Exercise details: Begin with the first line below and retype each line exactly through the line containing "pyautogui.click(357, 106)". Any pictures are to be left out.

Data:

-*-*-

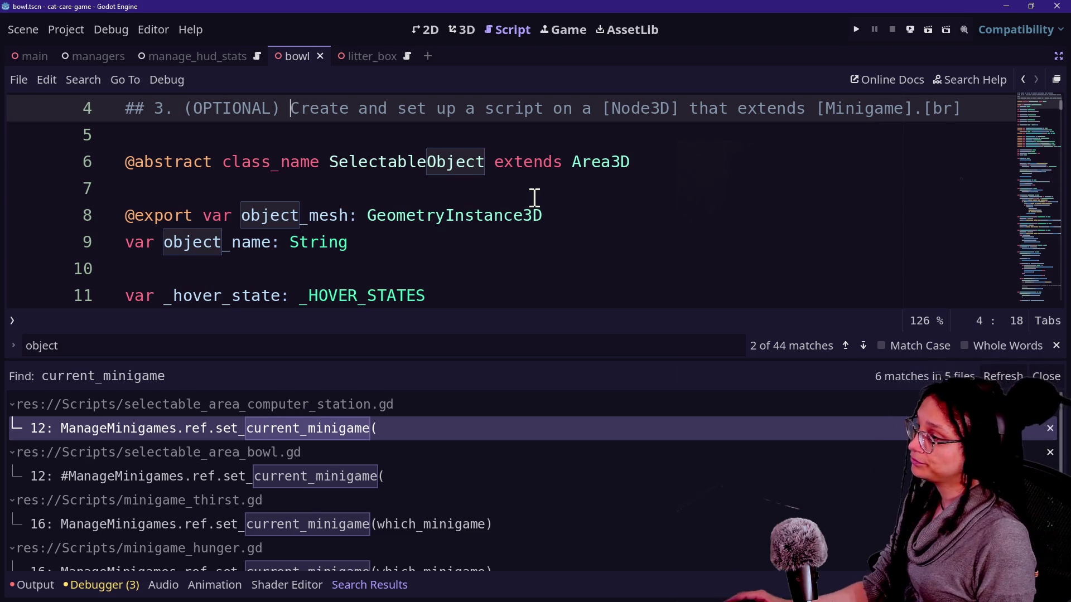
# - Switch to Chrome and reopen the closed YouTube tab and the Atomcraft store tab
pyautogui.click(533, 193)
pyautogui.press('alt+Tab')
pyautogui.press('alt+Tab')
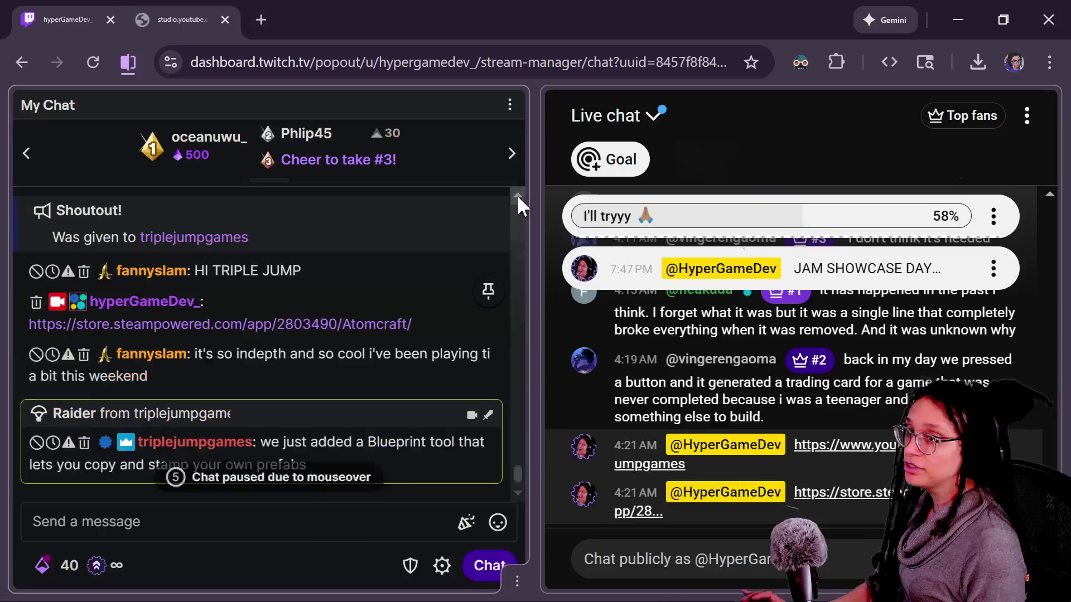
pyautogui.press('alt+Tab')
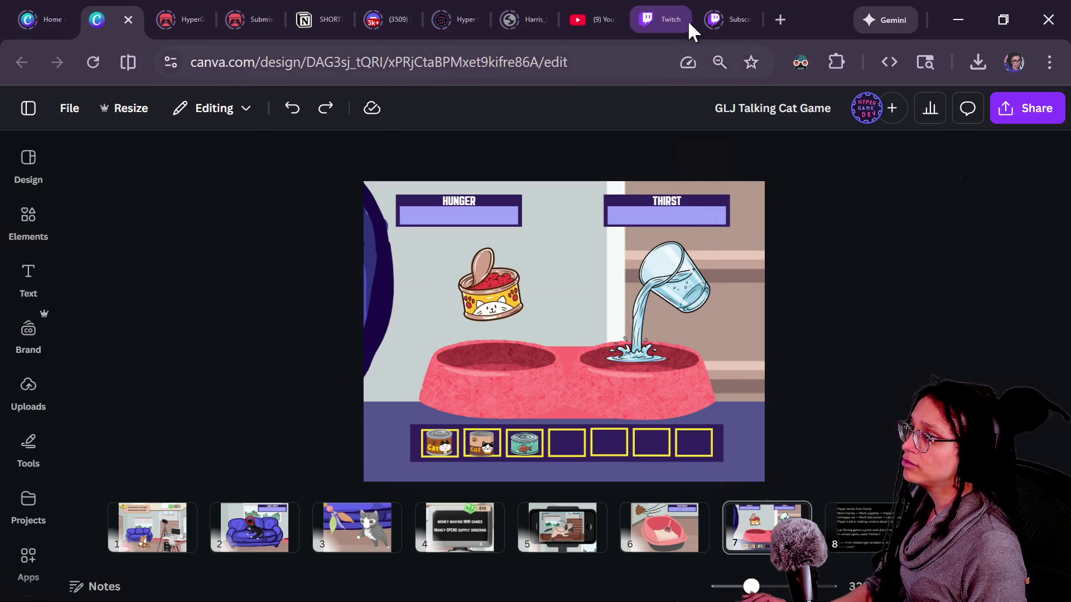
pyautogui.press('alt+Tab')
pyautogui.rightClick(310, 22)
pyautogui.click(357, 106)
pyautogui.rightClick(539, 25)
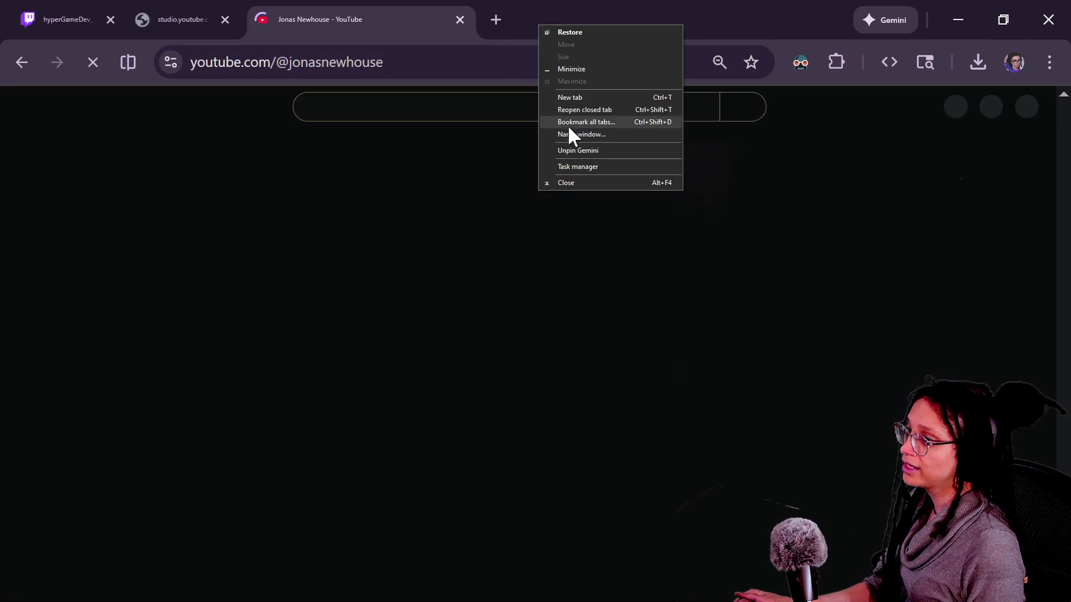
pyautogui.click(569, 110)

-*-*-

Task output:
# - Switch to Chrome and reopen the closed YouTube tab and the Atomcraft store tab
pyautogui.click(533, 193)
pyautogui.press('alt+Tab')
pyautogui.press('alt+Tab')
pyautogui.press('alt+Tab')
pyautogui.press('alt+Tab')
pyautogui.rightClick(310, 22)
pyautogui.click(357, 106)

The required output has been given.